**Instrucción dada 1**
Reproduce literalmente el tramo del texto sobre la sangre y la compasión que va desde "En el fondo" hasta "y más compasión.".
**Instrucción dada 2**
Prosigue el texto sobre la sangre y la compasión a partir de su última frase.

**Extracto del texto**

■ ■ ■ ■ ■ ■ ■

Es la misma sangre: del Maestro, de los inocentes, de los asesinos, de los
hipócritas. Hasta que la familia humana no aprenda que es la misma y única
sangre seguiremos destrozándonos por un maldito puñado de dólares, por unos
metros de tierra y por la aclamación de la multitudes.
En el fondo no hay pan sin sangre. Lo mismo que
decir: no hay vida plena sin atravesar las oscuras sendas del dolor. Aprender a
amar pasa necesariamente por enfrentar el sufrimiento. Antes el nuestro,
siempre el nuestro. Mi dolor primero. No podemos ir pregonando al mundo paz y
amor cuando en nuestro corazón se agitan miedos, violencia, ira. Sentarse con
tu propio sufrimiento y disolverlo. Como Buda, como Cristo. Entonces brota la
compasión: hacia mí mismo y hacia los hipócritas y asesinos, solo culpables de
no querer enfrentar su propio dolor, su soledad, sus miedos. Ahí la clave.
Compasión y más compasión.

■ ■ ■ ■ ■ ■ ■

**Listado de datos**
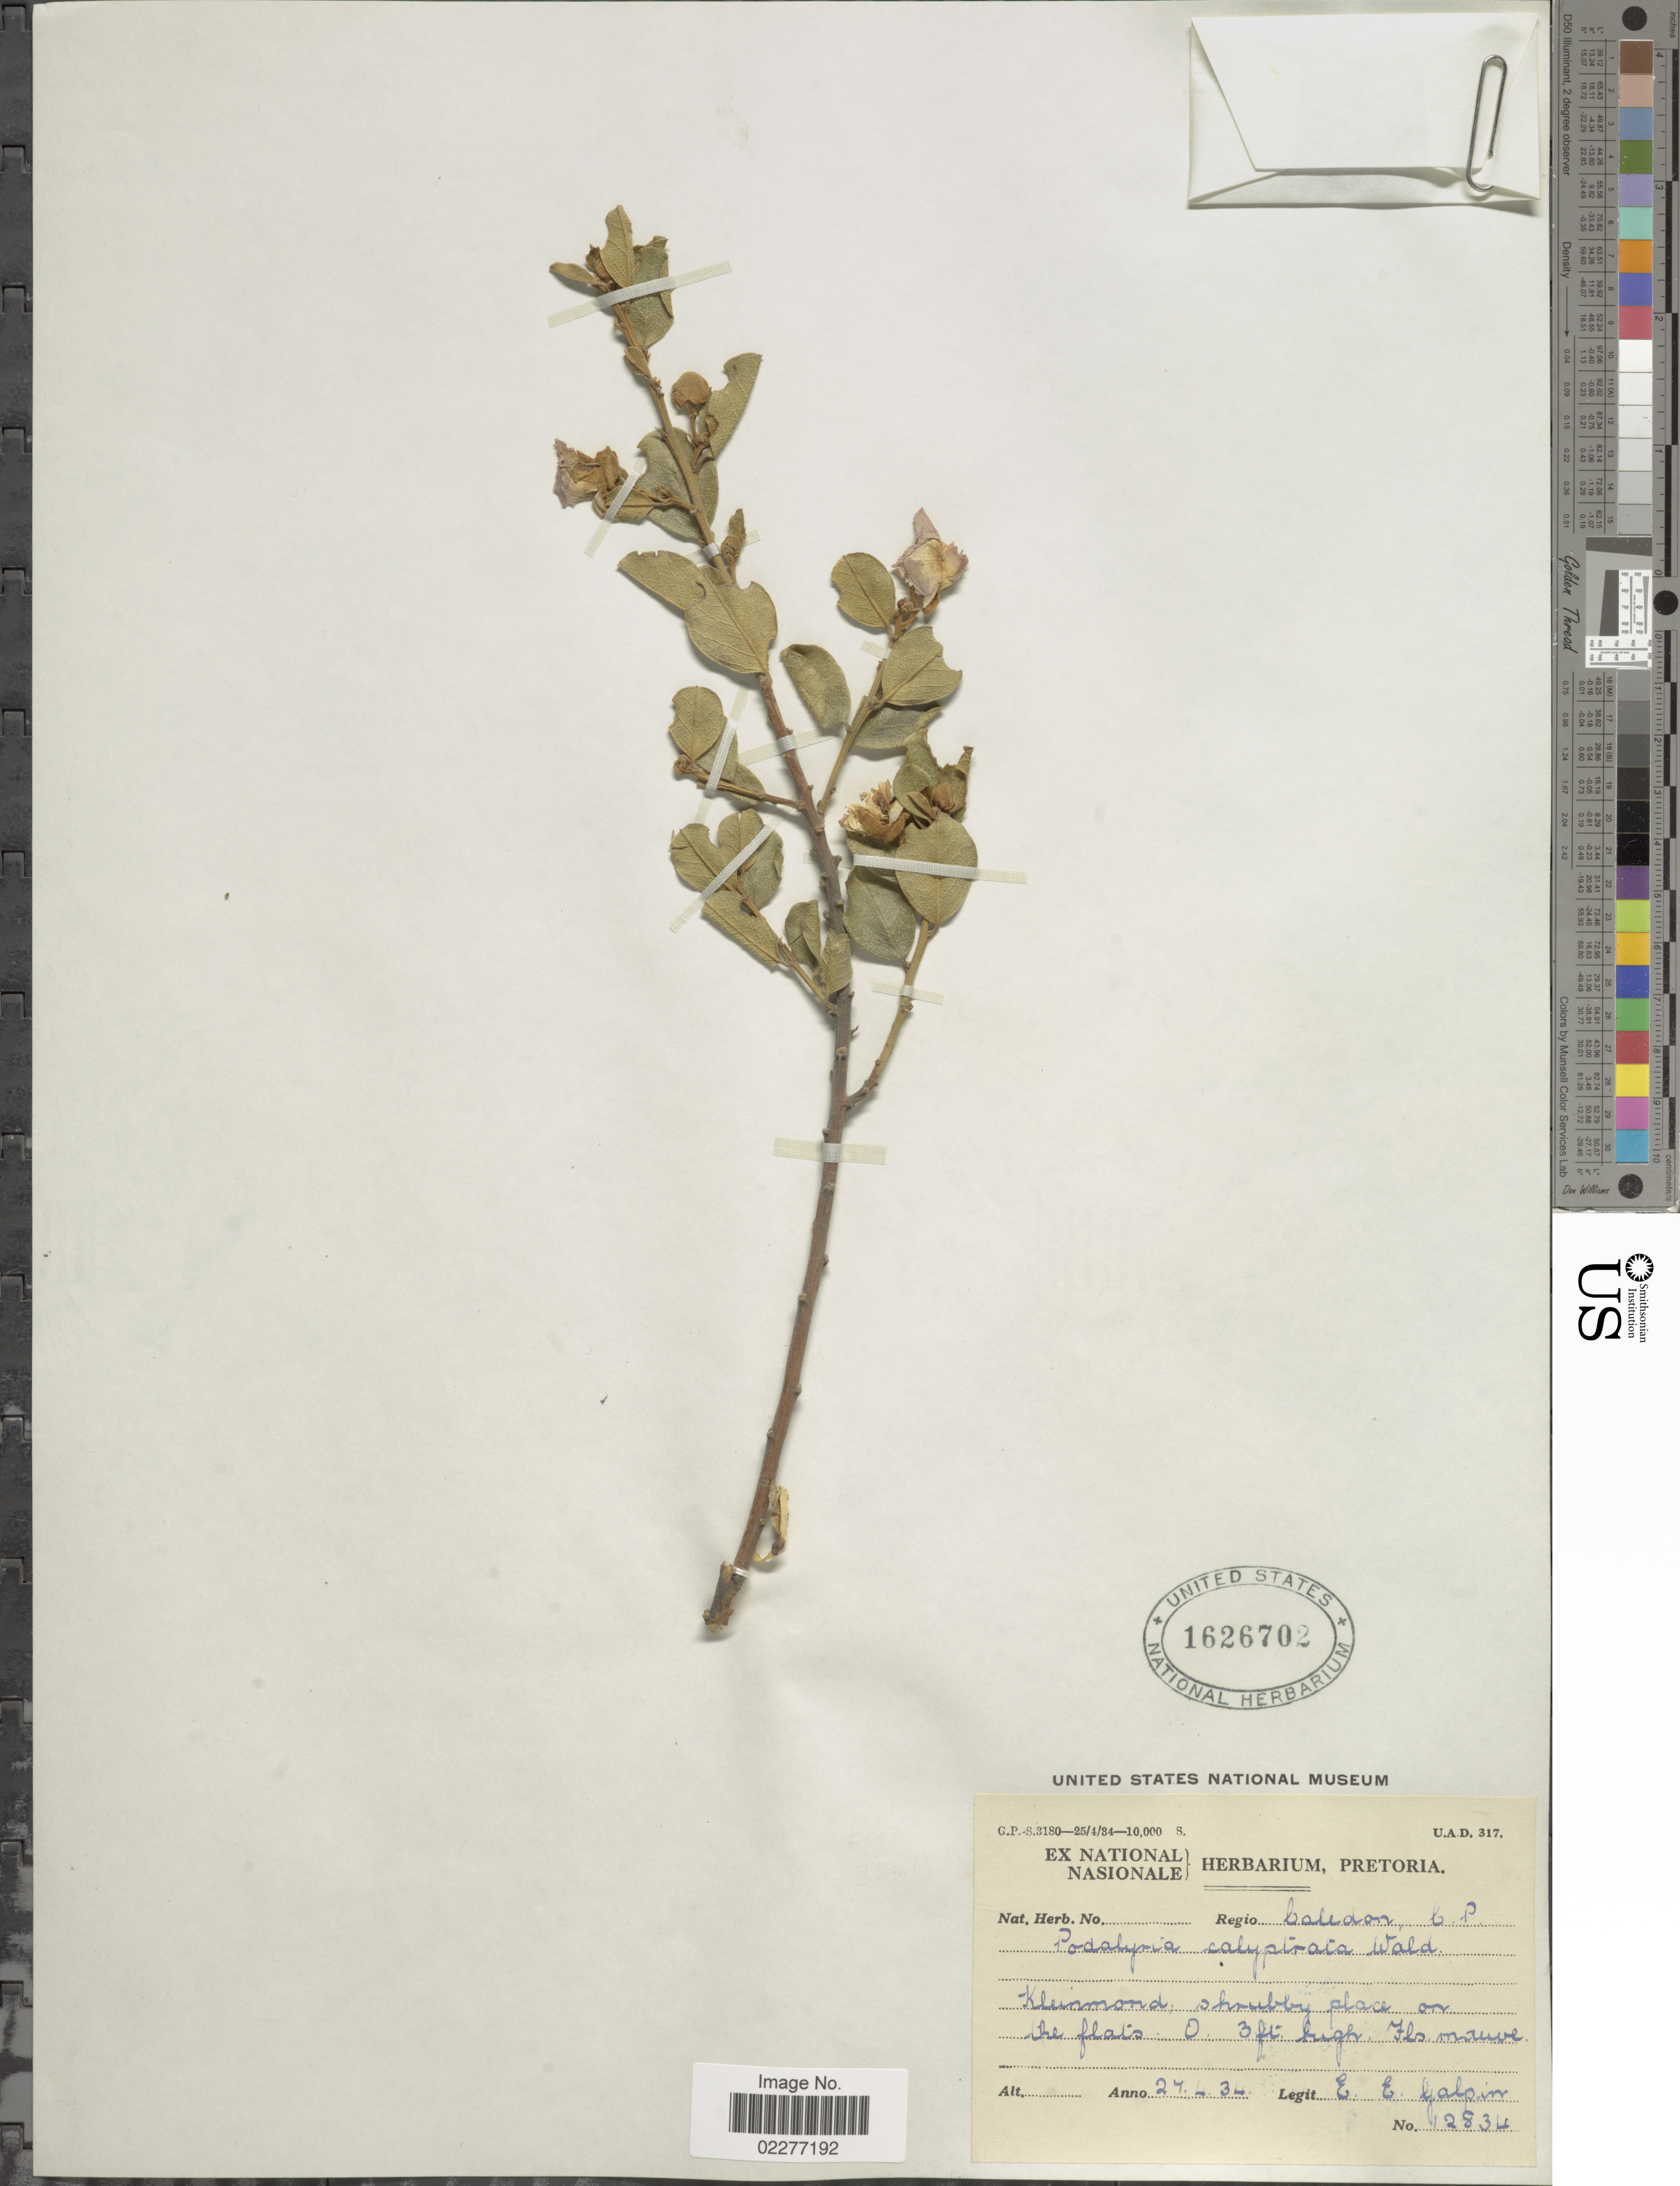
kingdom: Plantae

■ ■ ■ ■ ■ ■ ■

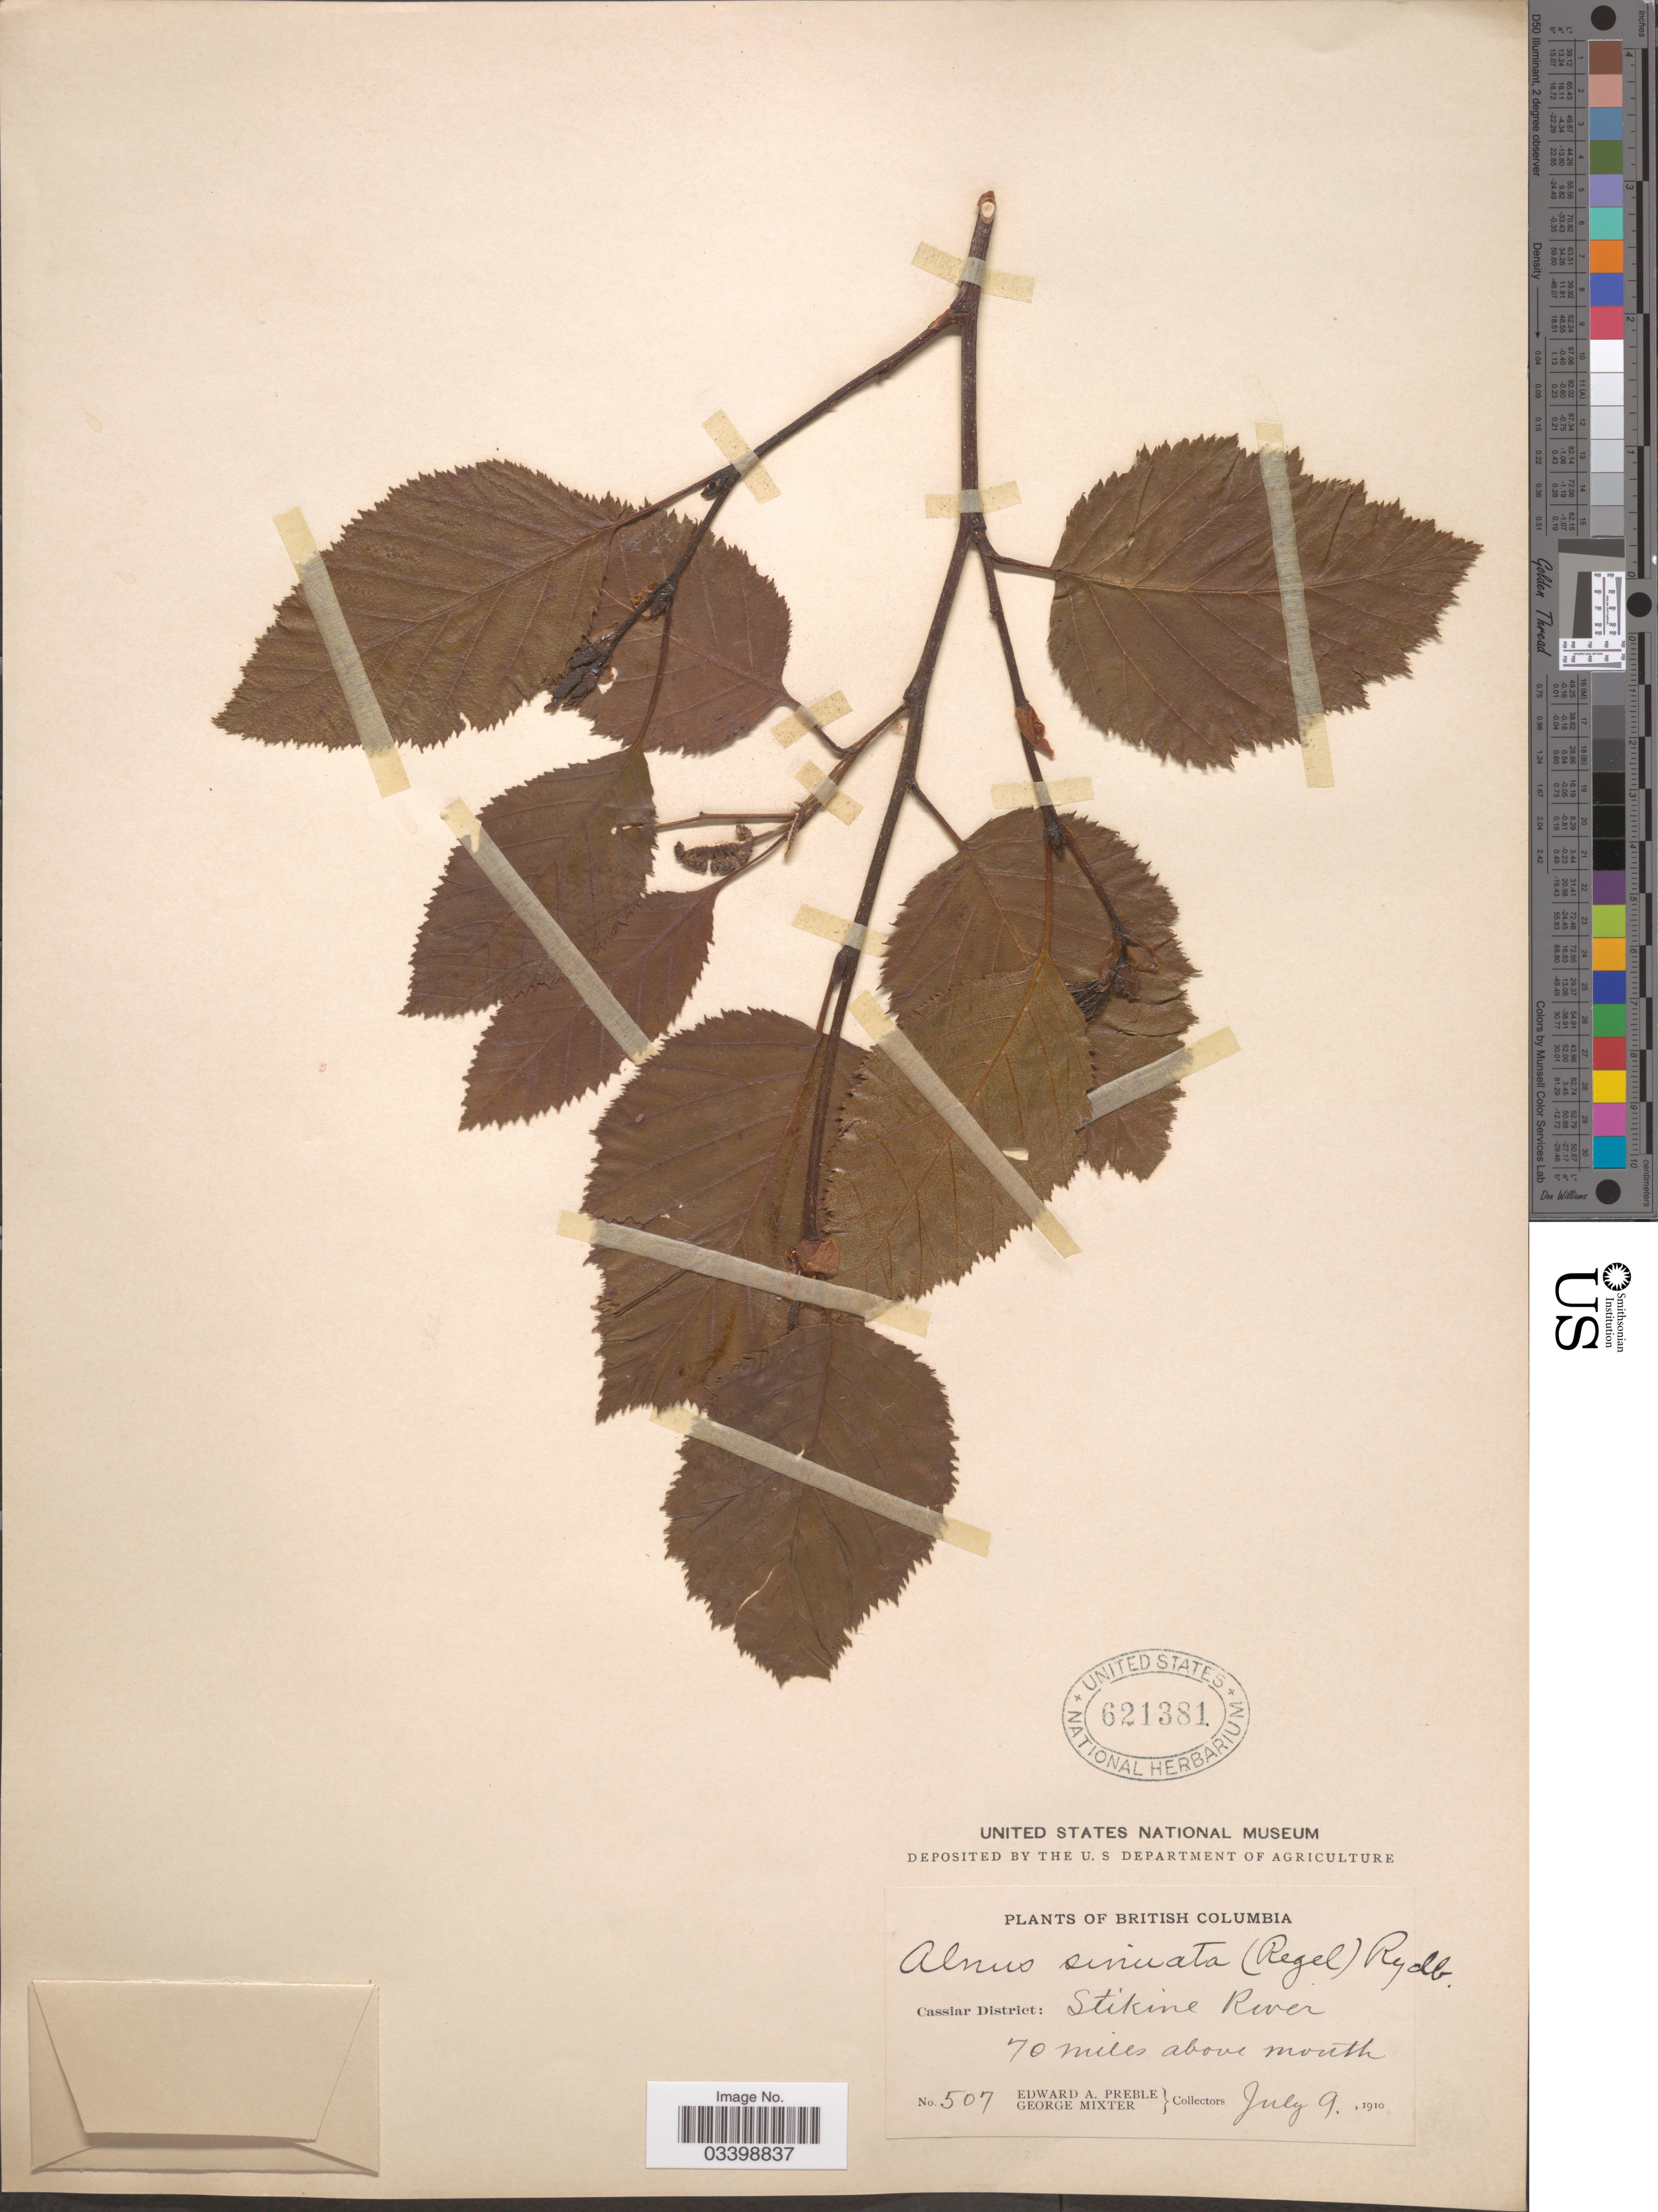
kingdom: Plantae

■ ■ ■ ■ ■ ■ ■

**Respuesta del ejercicio 1**
En el fondo no hay pan sin sangre. Lo mismo que
decir: no hay vida plena sin atravesar las oscuras sendas del dolor. Aprender a
amar pasa necesariamente por enfrentar el sufrimiento. Antes el nuestro,
siempre el nuestro. Mi dolor primero. No podemos ir pregonando al mundo paz y
amor cuando en nuestro corazón se agitan miedos, violencia, ira. Sentarse con
tu propio sufrimiento y disolverlo. Como Buda, como Cristo. Entonces brota la
compasión: hacia mí mismo y hacia los hipócritas y asesinos, solo culpables de
no querer enfrentar su propio dolor, su soledad, sus miedos. Ahí la clave.
Compasión y más compasión.

**Respuesta del ejercicio 2**
La Cruz del Cristo es su gran trono de meditación.
Trono único por cierto: nadie lo quiso, nadie lo quiere. Como nadie se sentó
con el Buda en medio del infierno.
Lo hicieron ellos para y con nosotros. Han vencido
como muchos otros. Se puede, se debe. Para ir sonriendo al mundo e indicar que
no hay un camino a la paz: la paz es el camino. Para comenzar a ver por fin.
Ver la belleza escondida en el medio del dolor y del mal: “también en el infierno florecen las violetas” dijo el poeta.
Entonces asomará la luz. La luz de la Pascua, la
luz de la visión. Una luz siempre presente en realidad porque es la luz que
todo sostiene, abarca, ilumina. Necesitamos de la Pascua para comprenderlo.
Necesitamos que Cristo se levante del sepulcro y nos toque los ojos.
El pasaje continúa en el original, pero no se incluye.